Of the 50 patients, all began neoadjuvant chemoradiotherapy, 40 patients underwent surgery, and 25 patients completed postoperative chemotherapy. A pathologic complete response was seen in 7 patients (17.5%). Patients with a pathologic response had a median survival of 32.4 months vs. 14.4 months for nonresponders (p < 0.001). Patients with a clinical response had a median survival of 25.2 months compared with 15.6 months for nonresponders (p = 0.002). At a median follow up of 19.8 months (range 2.4-100.8), the median survival was 20.4 months and the 3-year overall survival rate was 23.2%.
Although preoperative cisplatin/paclitaxel with 3,000 cGy was tolerable, this multimodality regimen did not appear to be superior to standard cisplatin/5-fluorouracil-containing regimens and its use is not recommended.

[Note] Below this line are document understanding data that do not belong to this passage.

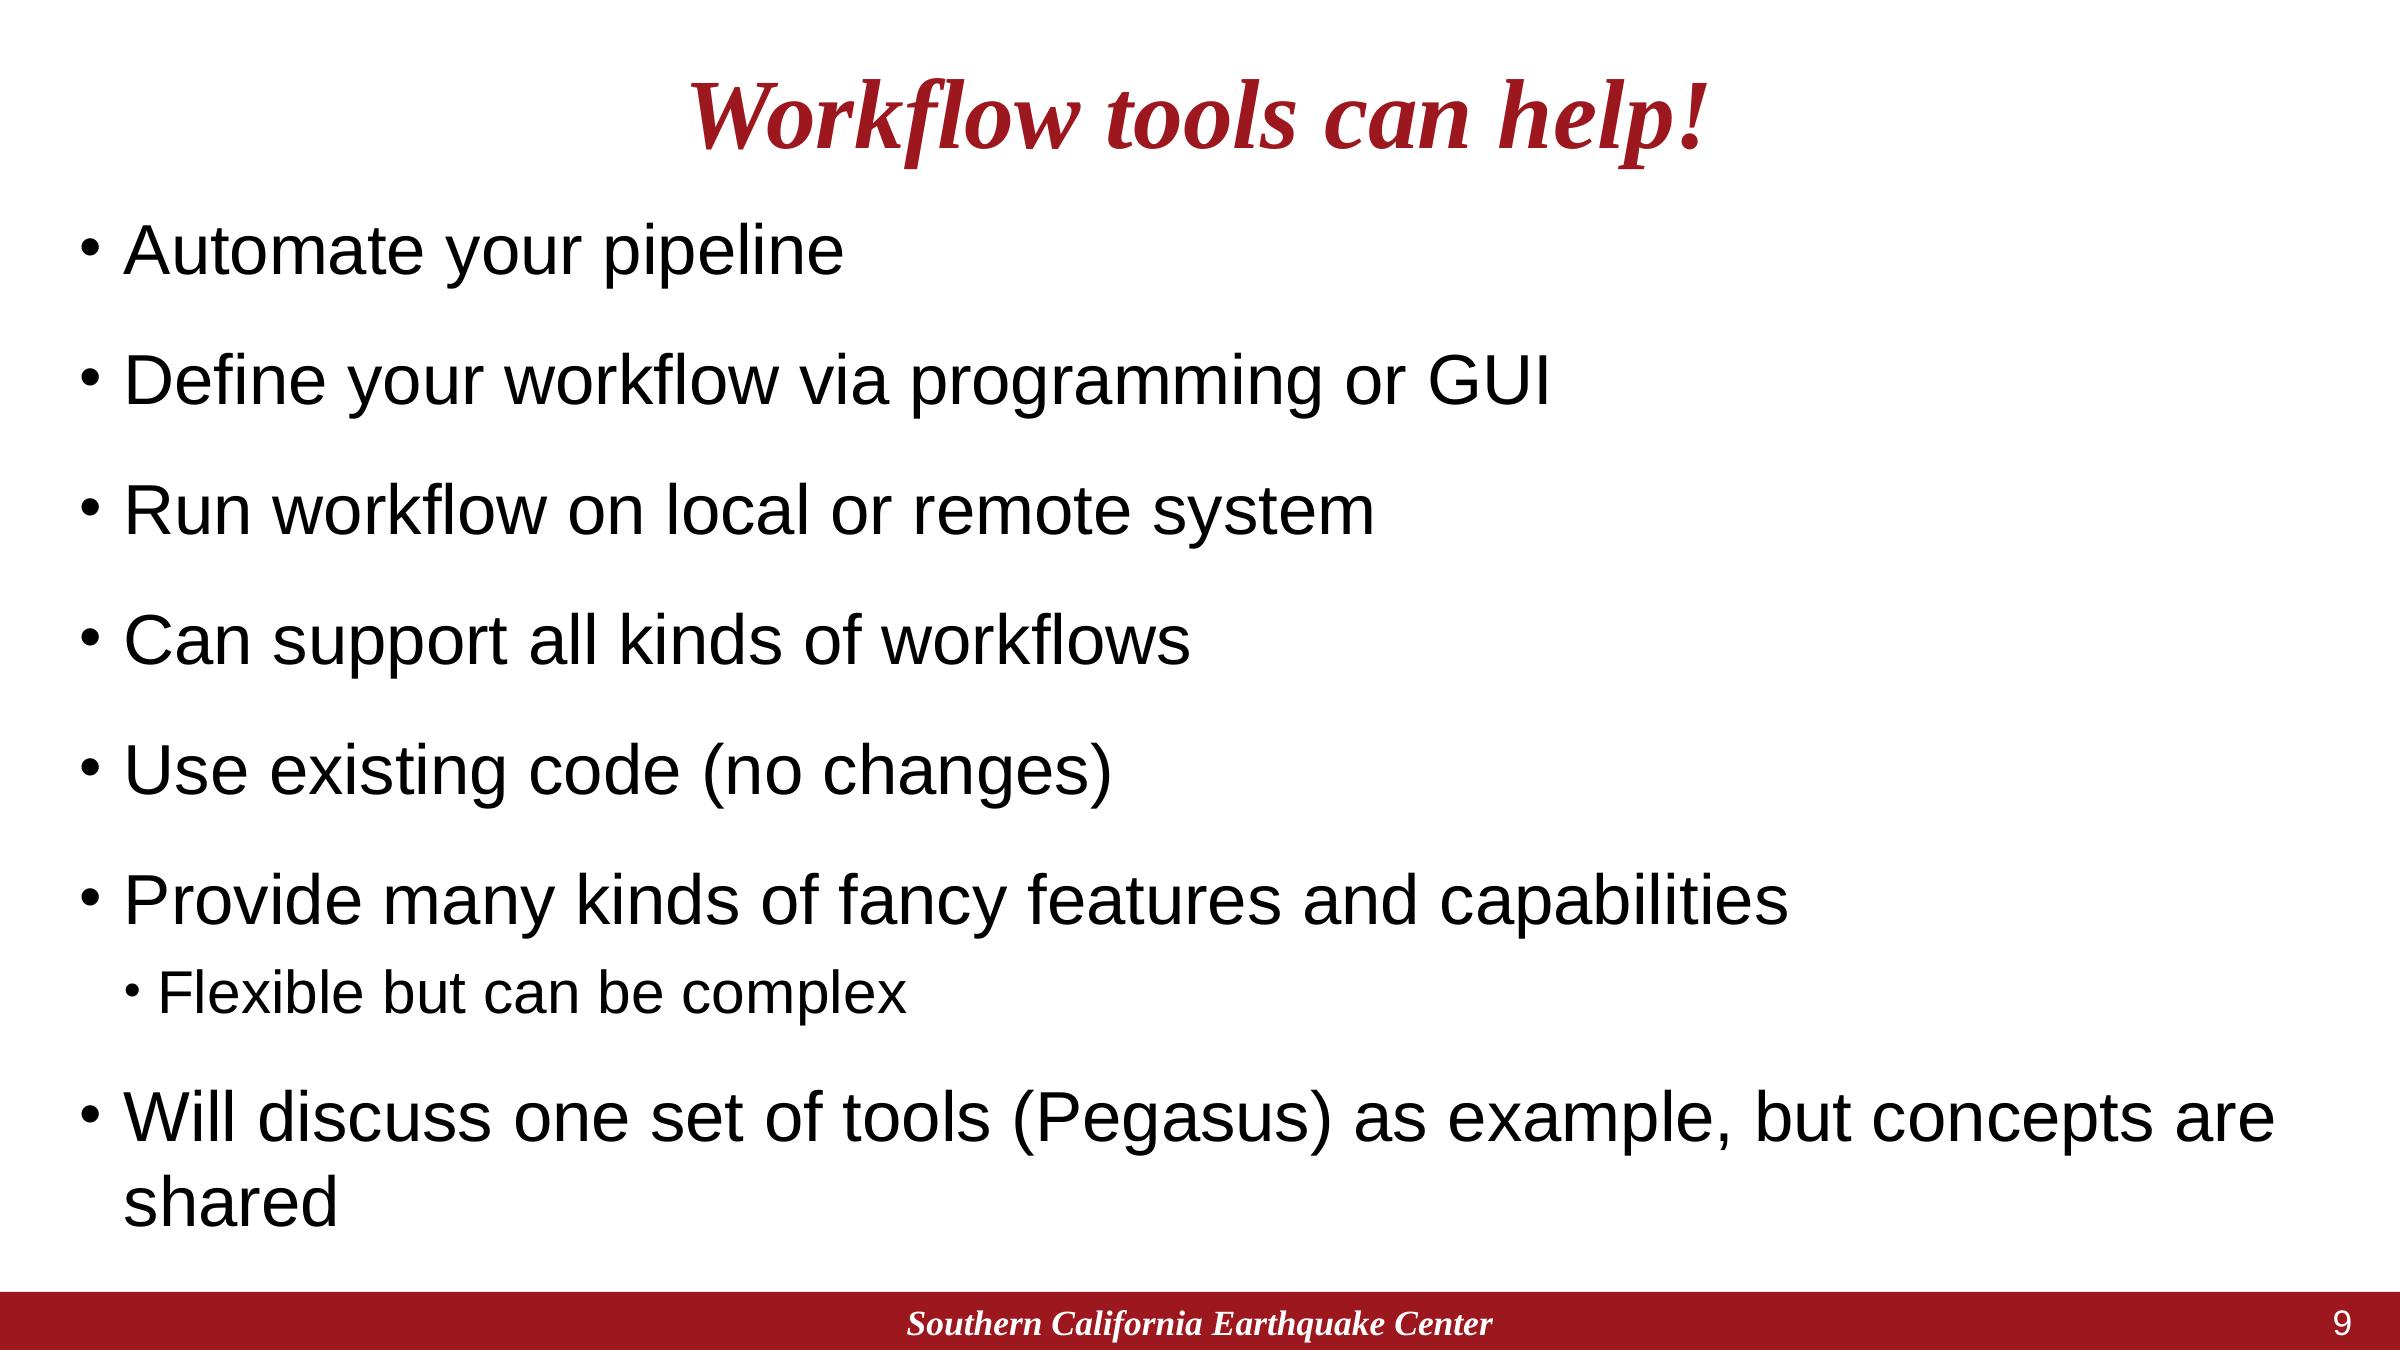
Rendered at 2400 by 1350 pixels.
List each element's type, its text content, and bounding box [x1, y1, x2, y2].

footer Southern California Earthquake Center [794, 1285, 1606, 1350]
slide_number 8 [2145, 1303, 2371, 1339]
title Workflow tools can help! [59, 54, 2341, 180]
list Automate your pipeline Define your workflow via programming or GUI Run workflow on local or remote system Can support all kinds of workflows Use existing code (no changes) Provide many kinds of fancy features and capabilities Flexible but can be complex Will discuss one set of tools (Pegasus) as example, but concepts are shared [59, 195, 2341, 1260]
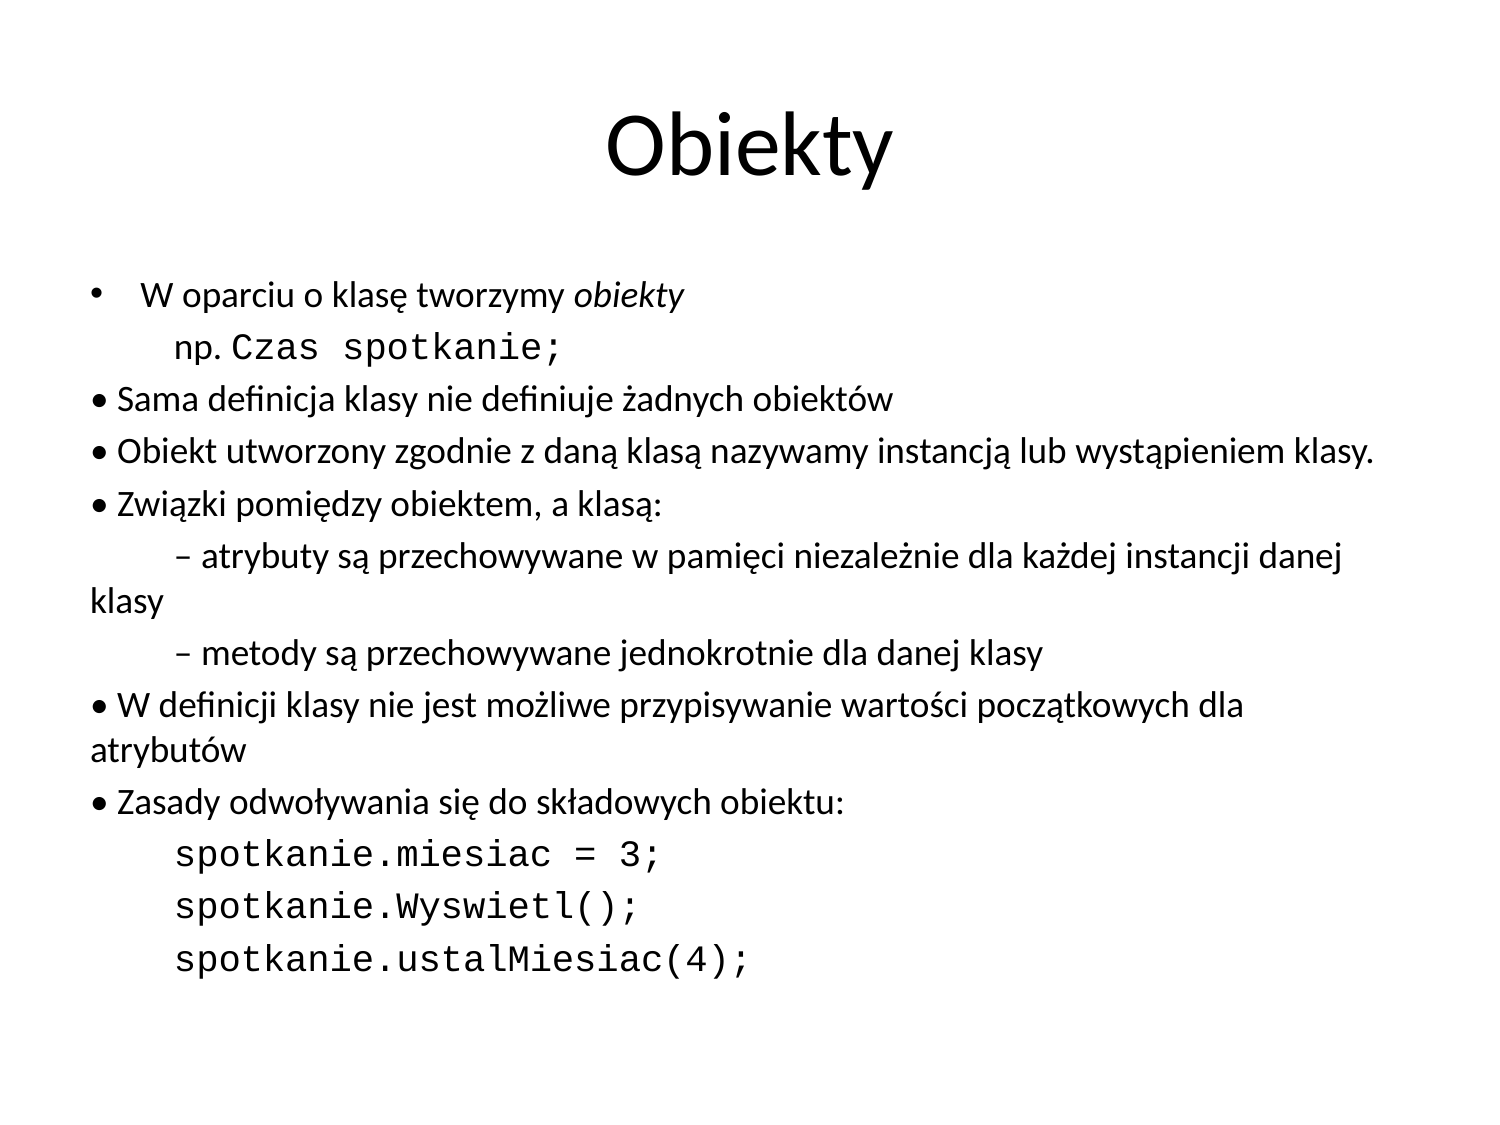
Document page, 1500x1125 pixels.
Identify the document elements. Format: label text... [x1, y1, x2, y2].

title Obiekty [75, 45, 1425, 233]
list W oparciu o klasę tworzymy obiekty np. Czas spotkanie; • Sama definicja klasy nie definiuje żadnych obiektów • Obiekt utworzony zgodnie z daną klasą nazywamy instancją lub wystąpieniem klasy. • Związki pomiędzy obiektem, a klasą: – atrybuty są przechowywane w pamięci niezależnie dla każdej instancji danej klasy – metody są przechowywane jednokrotnie dla danej klasy • W definicji klasy nie jest możliwe przypisywanie wartości początkowych dla atrybutów • Zasady odwoływania się do składowych obiektu: spotkanie.miesiac = 3; spotkanie.Wyswietl(); spotkanie.ustalMiesiac(4); [75, 262, 1425, 1005]
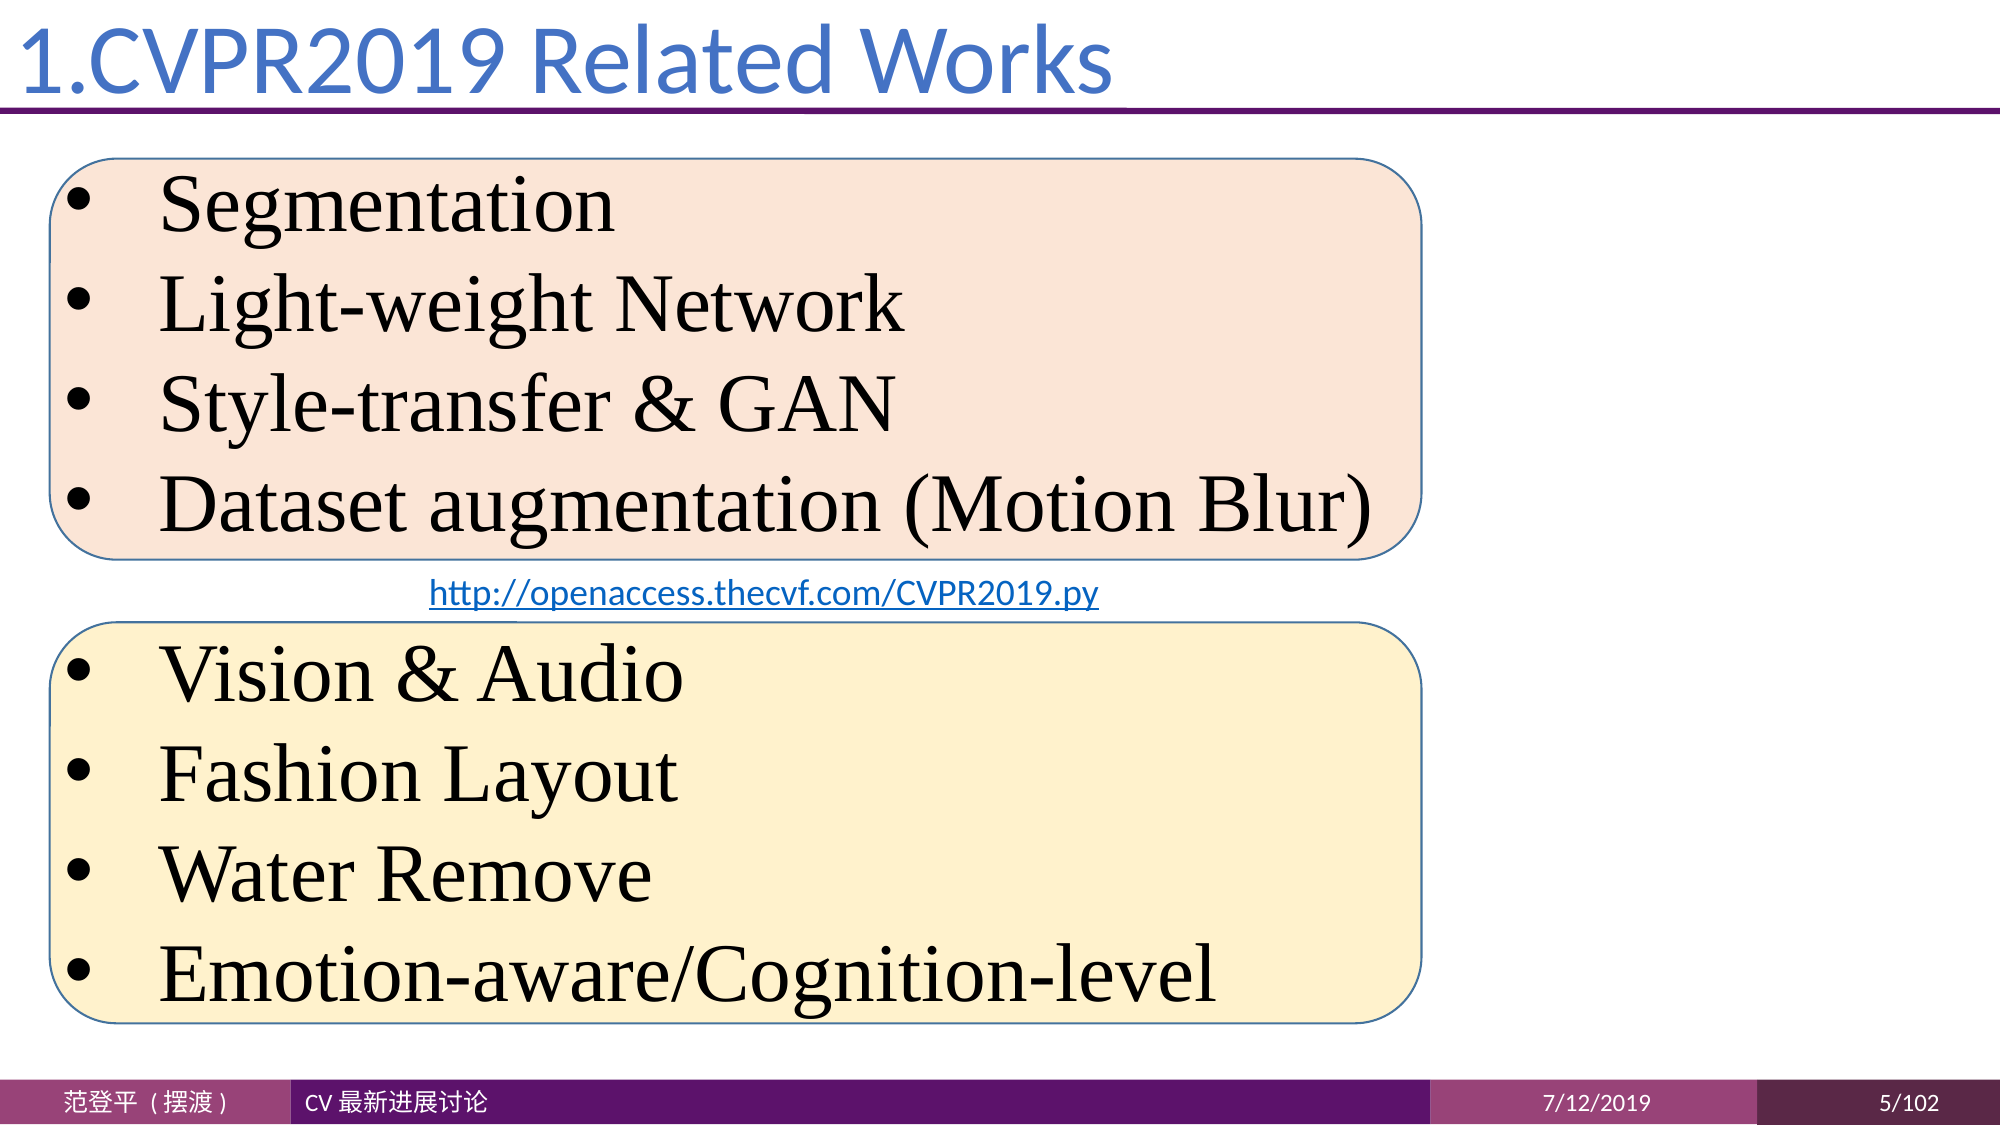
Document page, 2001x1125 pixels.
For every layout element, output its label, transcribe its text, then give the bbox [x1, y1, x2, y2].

text_box Vision & Audio Fashion Layout Water Remove Emotion-aware/Cognition-level [49, 611, 1479, 1026]
text_box [91, 556, 1380, 561]
title 1.CVPR2019 Related Works [0, 0, 1832, 110]
text_box http://openaccess.thecvf.com/CVPR2019.py [414, 560, 1115, 620]
text_box Segmentation Light-weight Network Style-transfer & GAN Dataset augmentation (Motion Blur) [49, 140, 1832, 556]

术前基于紫杉醇的放化疗可能提高局部食管癌患者的缓解率和生存率。我们评估了局部食管癌患者接受基于紫杉醇的诱导放化疗的可行性、临床反应、病理反应和总生存期。
1995年至1998年期间,50例患者纳入本研究。在研究开始时,根据经验丰富的胸外科医生的评估,将患者分为可切除或不可切除两类。所有患者在第1天接受紫杉醇175mg/m²和顺铂75mg/m²治疗,第29天开始放疗,分15次给予3000cGy。可切除患者4周后接受食管切除术。术后,患者在第1天接受两个周期的紫杉醇175mg/m²治疗,第1 - 3天接受5-氟尿嘧啶350mg/m²和亚叶酸钙300mg治疗,每28天重复一次。从一开始就被认为不适合切除的患者继续放疗至总剂量6000cGy。
50例患者均开始新辅助放化疗,40例患者接受了手术,25例患者完成了术后化疗。7例患者(17.5%)出现病理完全缓解。有病理反应的患者中位生存期为32.4个月,无反应者为14.4个月(p < 0.001)。有临床反应的患者中位生存期为25.2个月,无反应者为15.6个月(p = 0.002)。中位随访19.8个月(范围2.4 - 100.8个月),中位生存期为20.4个月,3年总生存率为23.2%。
尽管术前顺铂/紫杉醇联合3000cGy放疗是可耐受的,但这种多模式方案似乎并不优于含标准顺铂/5-氟尿嘧啶的方案,不建议使用。